Friday, December 01, 2006

 

Things I've heard today

Today has been absolutely insane due to questionable decisions by management, busy-ness, and the ongoing crusade against critical thinking that is our average angry caller. Rather than try to editorialize about how today is exactly the kind of day that drives average people to rape kittens, I thought I'd just give you a sample of the things I've heard today. Ironically, this list is not work safe.

--

I had a lady call to sign up. She'd had an account before, but wouldn't admit it. This may have been due to the significant outstanding charges. She had tons of trouble getting the correct banking information to us; it took four calls, and on the fourth, she was on the line with her bank. The bank's representative confirmed the numbers with me and confirmed that the lady had owned her bank account for many years. This proved to be a problem for her when I pointed out that she'd signed up using the same bank account only two years ago and accrued some charges that she hadn't yet settled.

Later in the day, after capitulating to the fact that she would either have to pay her balance or not have service again, she passed the phone to her daughter to do the quick setup on the computer. At least, it's usually quick, as long as the user is halfway competent. Many aren't. The daughter was a snooty bitch who would constantly and without warning put the phone down and walk away, and protest in the background that "I can't understand his accent!" Note that these folks appeared to be native English speakers and are from the same small town that I'm from.

--

Caller: "So you need money to activate my account again?"
Agent: "Yes, we would need to have some kind of valid payment information."
Caller: "FUCK YOU!! You FUCKING IDIOTS!! FUCK YOU, YOU FUCKING GOOF!!"
Agent: *click*

--

Agent: "Now, this part is tricky. Your mouse has two buttons. One is on the left. One is on the right."

--

Agent: "Stop saying 'OK'. You should only be saying that if you're confirming something. But when you say it, you're not confirming anything. You're just misleading me."

--

And finally, from many calls but merged into one entry, the partial saga of the idiot "computer technician".

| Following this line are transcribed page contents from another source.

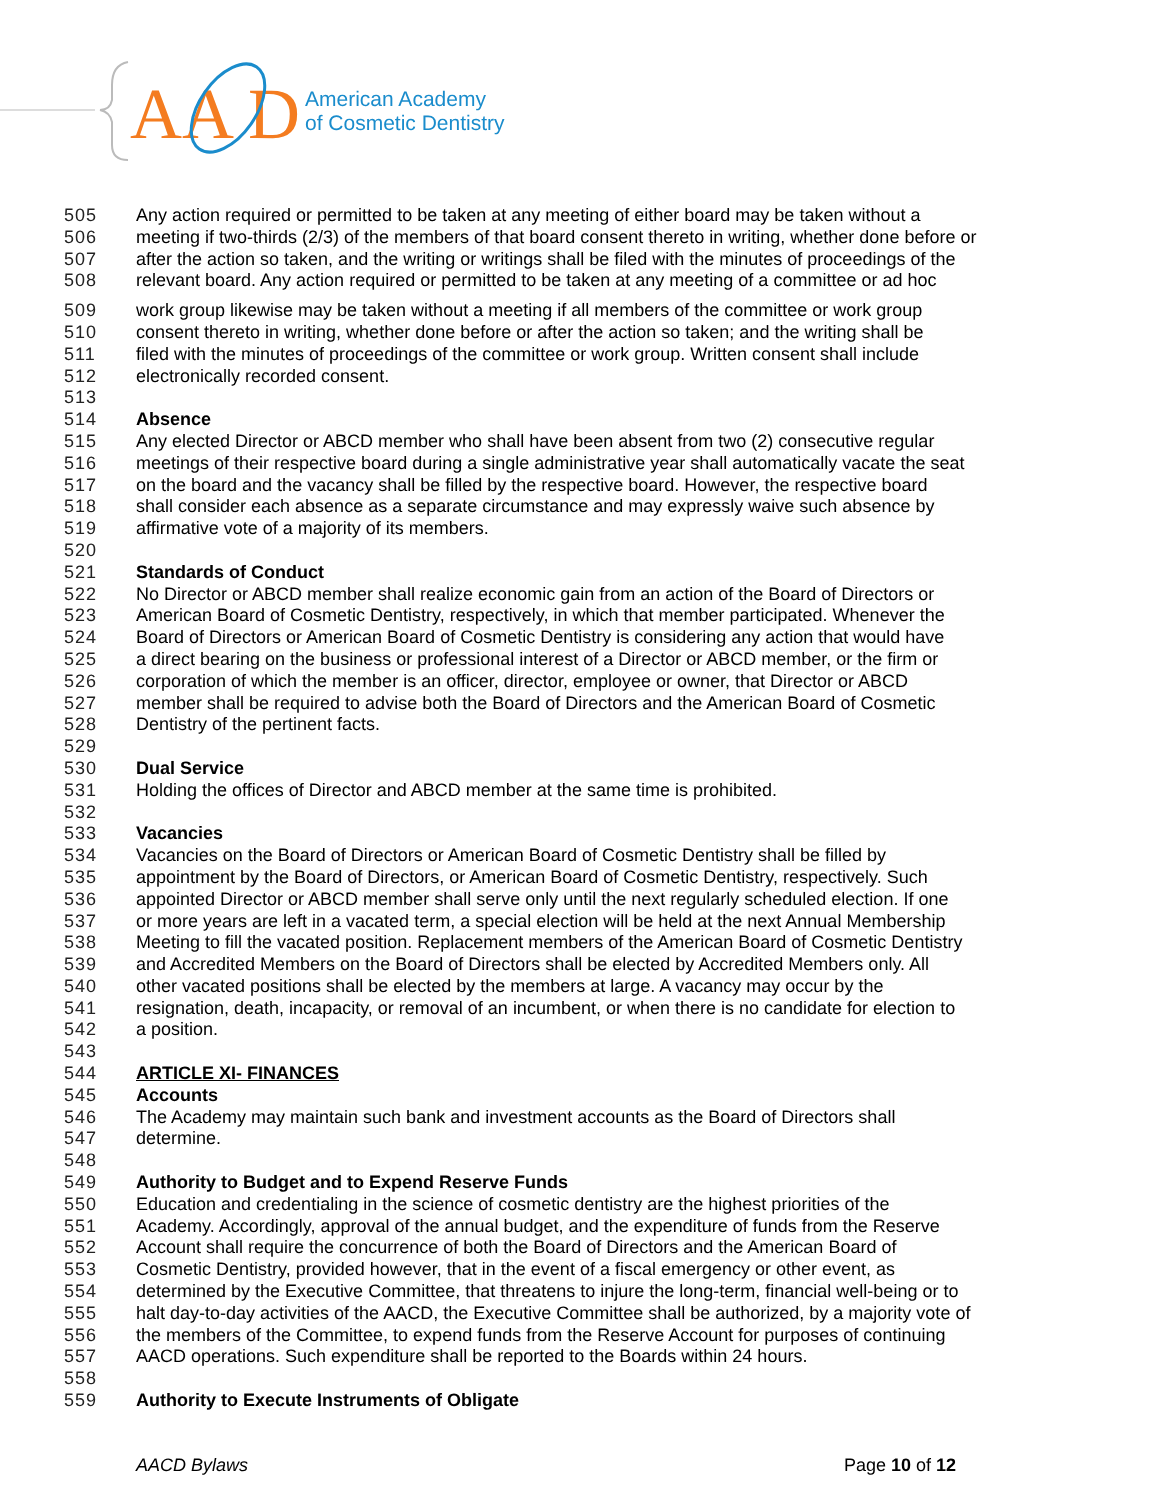AA D
American Academy
of Cosmetic Dentistry
505 Any action required or permitted to be taken at any meeting of either board may be taken without a
506 meeting if two-thirds (2/3) of the members of that board consent thereto in writing, whether done before or
507 after the action so taken, and the writing or writings shall be filed with the minutes of proceedings of the
508 relevant board. Any action required or permitted to be taken at any meeting of a committee or ad hoc
509 work group likewise may be taken without a meeting if all members of the committee or work group
510 consent thereto in writing, whether done before or after the action so taken; and the writing shall be
511 filed with the minutes of proceedings of the committee or work group. Written consent shall include
512 electronically recorded consent.
513
514 Absence
515 Any elected Director or ABCD member who shall have been absent from two (2) consecutive regular
516 meetings of their respective board during a single administrative year shall automatically vacate the seat
517 on the board and the vacancy shall be filled by the respective board. However, the respective board
518 shall consider each absence as a separate circumstance and may expressly waive such absence by
519 affirmative vote of a majority of its members.
520
521 Standards of Conduct
522 No Director or ABCD member shall realize economic gain from an action of the Board of Directors or
523 American Board of Cosmetic Dentistry, respectively, in which that member participated. Whenever the
524 Board of Directors or American Board of Cosmetic Dentistry is considering any action that would have
525 a direct bearing on the business or professional interest of a Director or ABCD member, or the firm or
526 corporation of which the member is an officer, director, employee or owner, that Director or ABCD
527 member shall be required to advise both the Board of Directors and the American Board of Cosmetic
528 Dentistry of the pertinent facts.
529
530 Dual Service
531 Holding the offices of Director and ABCD member at the same time is prohibited.
532
533 Vacancies
534 Vacancies on the Board of Directors or American Board of Cosmetic Dentistry shall be filled by
535 appointment by the Board of Directors, or American Board of Cosmetic Dentistry, respectively. Such
536 appointed Director or ABCD member shall serve only until the next regularly scheduled election. If one
537 or more years are left in a vacated term, a special election will be held at the next Annual Membership
538 Meeting to fill the vacated position. Replacement members of the American Board of Cosmetic Dentistry
539 and Accredited Members on the Board of Directors shall be elected by Accredited Members only. All
540 other vacated positions shall be elected by the members at large. A vacancy may occur by the
541 resignation, death, incapacity, or removal of an incumbent, or when there is no candidate for election to
542 a position.
543
544 ARTICLE XI- FINANCES
545 Accounts
546 The Academy may maintain such bank and investment accounts as the Board of Directors shall
547 determine.
548
549 Authority to Budget and to Expend Reserve Funds
550 Education and credentialing in the science of cosmetic dentistry are the highest priorities of the
551 Academy. Accordingly, approval of the annual budget, and the expenditure of funds from the Reserve
552 Account shall require the concurrence of both the Board of Directors and the American Board of
553 Cosmetic Dentistry, provided however, that in the event of a fiscal emergency or other event, as
554 determined by the Executive Committee, that threatens to injure the long-term, financial well-being or to
555 halt day-to-day activities of the AACD, the Executive Committee shall be authorized, by a majority vote of
556 the members of the Committee, to expend funds from the Reserve Account for purposes of continuing
557 AACD operations. Such expenditure shall be reported to the Boards within 24 hours.
558
559 Authority to Execute Instruments of Obligate
AACD Bylaws Page 10 of 12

Agent: "So you're the computer tech?"
Caller: "Yes."
Agent: "OK, so first of all, we're going to delete those extra icons from the desktop."
Caller: "How do I do that?"
Agent: "... (is he serious?) Right click on each one, then choose delete."
Caller: "It's not working."
Agent: "OK, you know what, forget it..."

later

Agent: "Now, in this box, type in a plus sign."
Caller: "OK."
Agent: "Now a capital M, as in Mary."
Caller: "OK."
Agent: "Now a capital S, as in Steven."
Caller: "F."
Agent: "No, that needs to be S, as in Steven."
Caller: "F."
Agent: "No, sir."
Caller: "Ohhhh! S as in Steven!"

later

Agent: "OK, so after that question, you will see a button that says OK, or if there's more than one choice, you will be prompted to choose one of them. What do you see?"
Caller: "Nothing."
Agent: "It is not the case that you will see nothing. You just read to me the question. After the question, you will see something. What does it say?"
Caller: "I told you, my friend, there's nothing."
Agent: "Please read to me everything on your screen."
Caller: "There's nothing. I've closed everything."
Agent: "Why did you do that?"
Caller: "Because I saw nothing."
Agent: "If you do that again, then we might as well end this call, because you're not helping your customer at all. Now... let's start again."

later

Agent: "What is the error message that you're seeing?"
Caller: "There isn't one."
Agent: "If you're trying to connect to us, and it's not working, then the computer will give you an error message."
Caller: "It doesn't."
Agent: "Fine, click on the icon to connect, and hit dial."
Caller: "OK."
Agent: "Now we've just heard the computer pick up on the line... now it's hung up. Now what does it say?"
Caller: "It says error 680, there is no dial tone."
Agent: "That is an example of an error message. We need to get the correct error, which is whatever it was giving you before you called us."
Caller: "It says error 680."
Agent: "Yes. I know. That's because we're on the phone. We need the error message from before."
Caller: "How do I get that?"
Agent: "Hang up the phone. Hit dial again."
Caller: "OK."

later

Agent: "Alright, now we're finished, and I'll need to talk to the account holder again."
Caller: "OK."
Agent: "Ms. Smith, how much are you paying your... tech?"
Caller: "$80."
Agent: "You're getting horribly ripped off. Never hire him again."